#### Exercise
Every entry must be transcribed exactly. Pictures are not part of the copy.

* * *

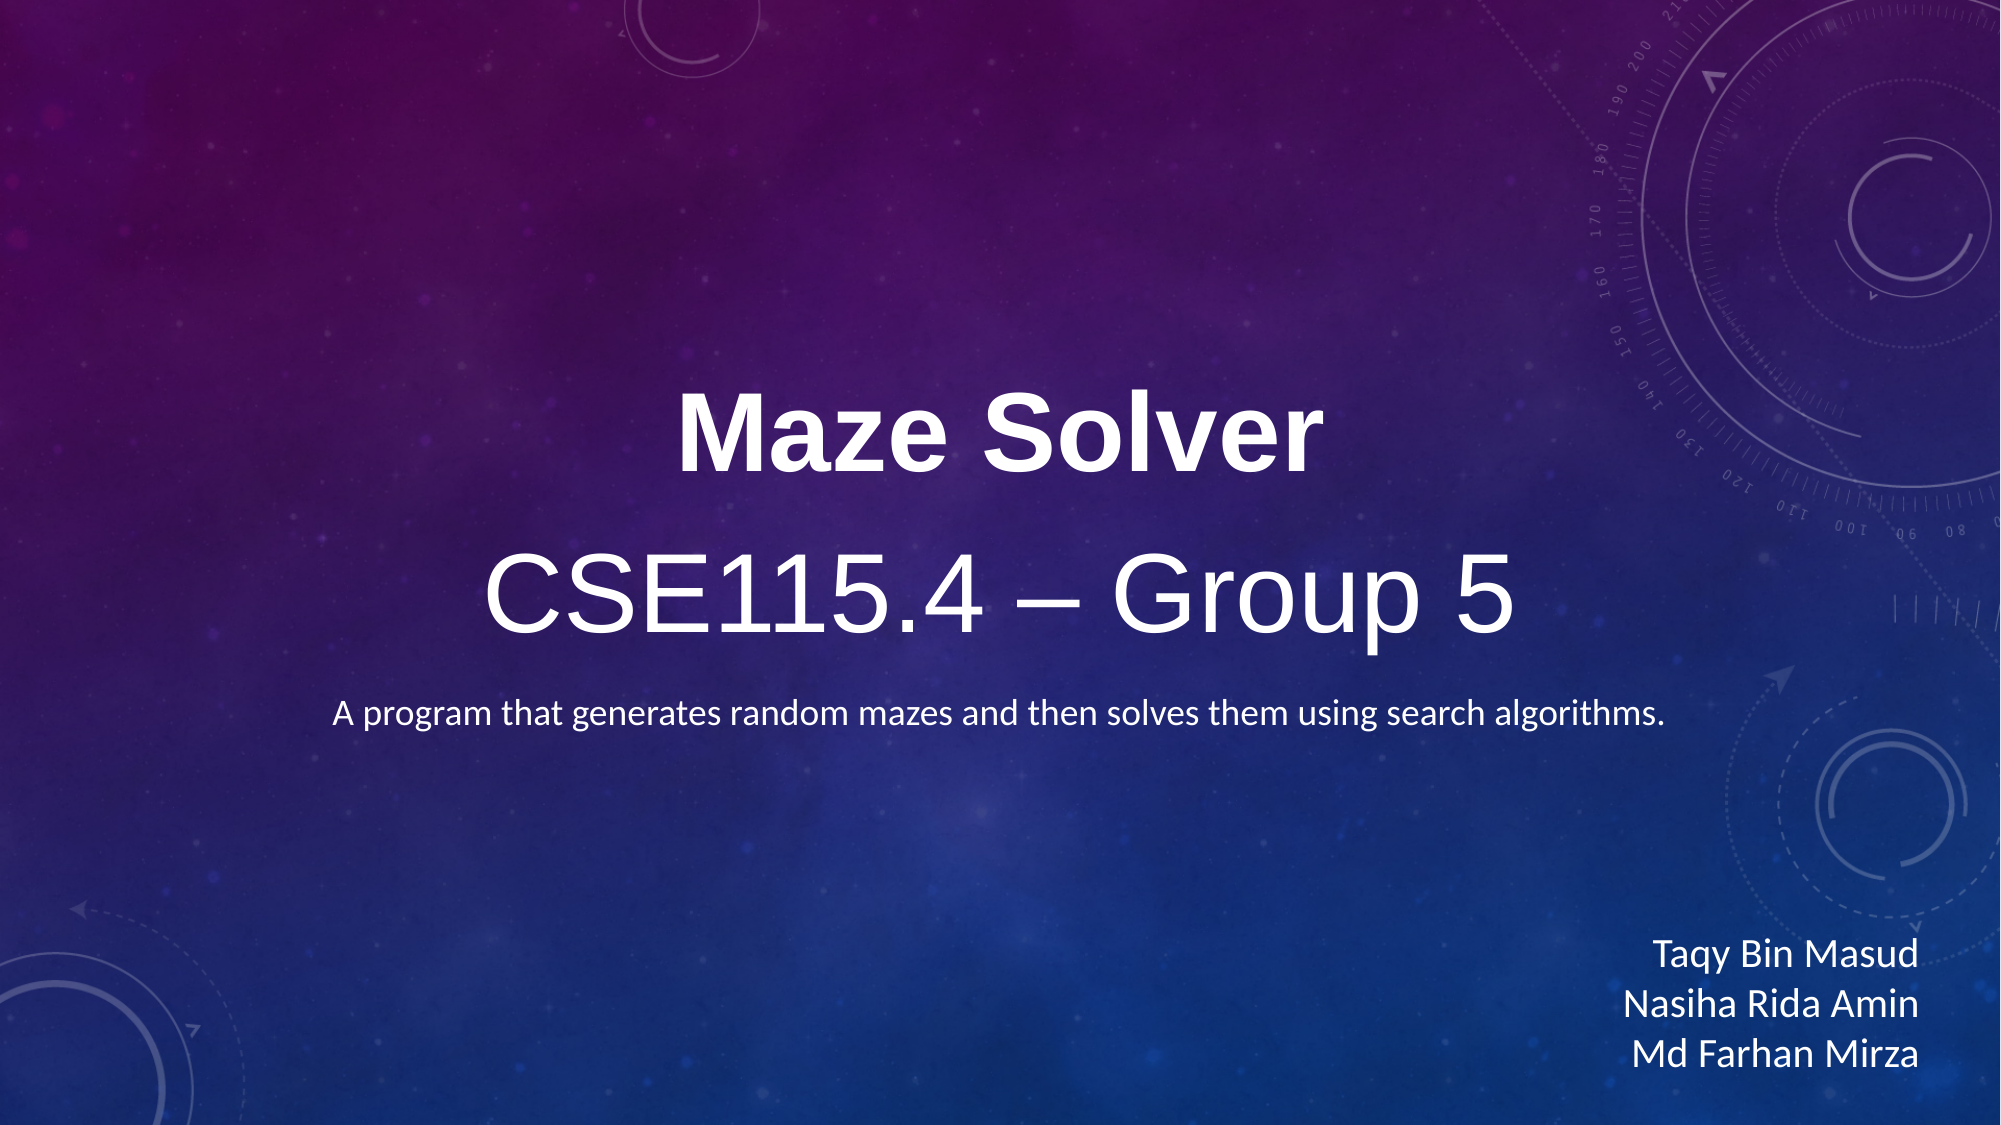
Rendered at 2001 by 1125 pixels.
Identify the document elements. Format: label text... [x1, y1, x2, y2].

picture [0, 0, 2001, 1125]
text_box CSE115.4 – Group 5 [467, 512, 1533, 663]
text_box A program that generates random mazes and then solves them using search algorithms. [317, 680, 1683, 741]
text_box Maze Solver [659, 351, 1341, 502]
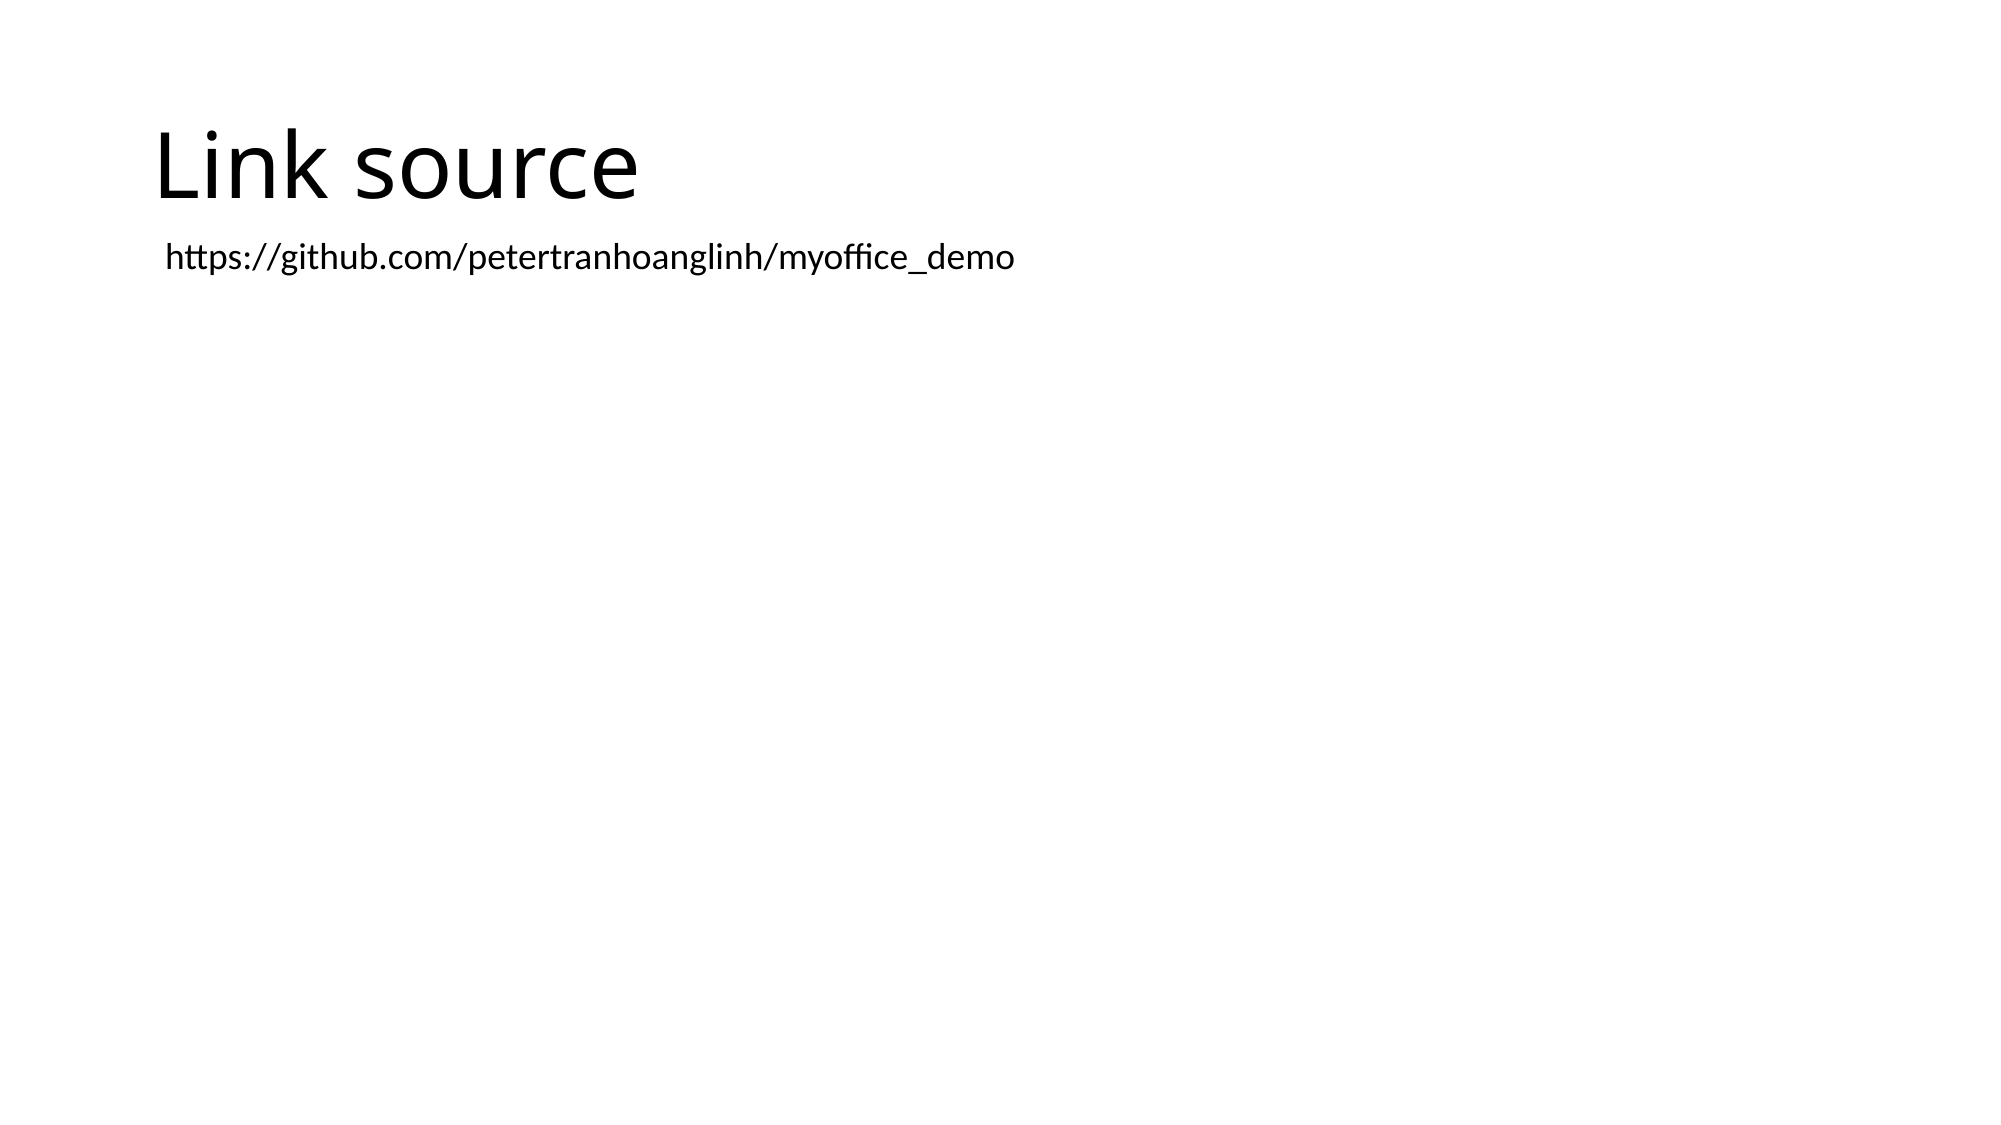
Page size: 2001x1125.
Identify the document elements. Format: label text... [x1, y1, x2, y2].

title Link source [137, 59, 1863, 278]
text_box https://github.com/petertranhoanglinh/myoffice_demo [150, 224, 1031, 330]
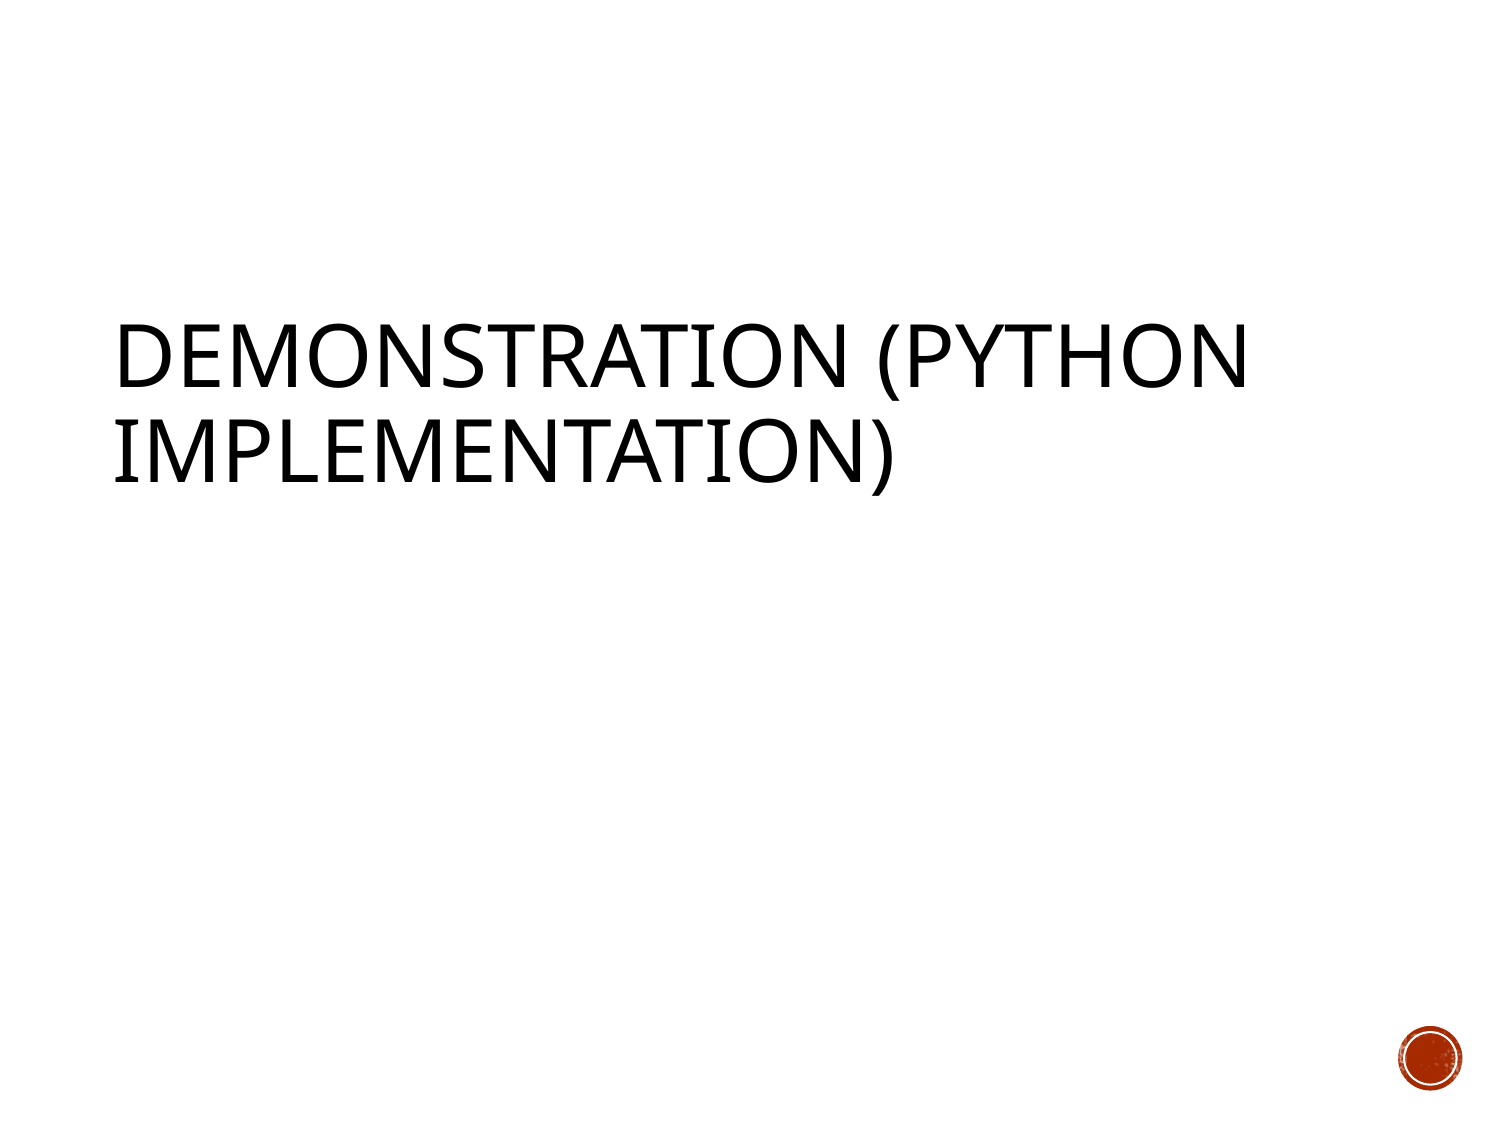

* * *

#### Written reply
Rendered at 2001 by 1125 pixels.
Identify the document elements. Format: label text... [x1, y1, x2, y2].

picture [0, 0, 2001, 1125]
text_box CSE115.4 – Group 5 [467, 512, 1533, 663]
text_box A program that generates random mazes and then solves them using search algorithms. [317, 680, 1683, 741]
text_box Maze Solver [659, 351, 1341, 502]
Page size: 2001x1125.
Identify the document elements. Format: label text... [x1, y1, x2, y2].

title Link source [137, 59, 1863, 278]
text_box https://github.com/petertranhoanglinh/myoffice_demo [150, 224, 1031, 330]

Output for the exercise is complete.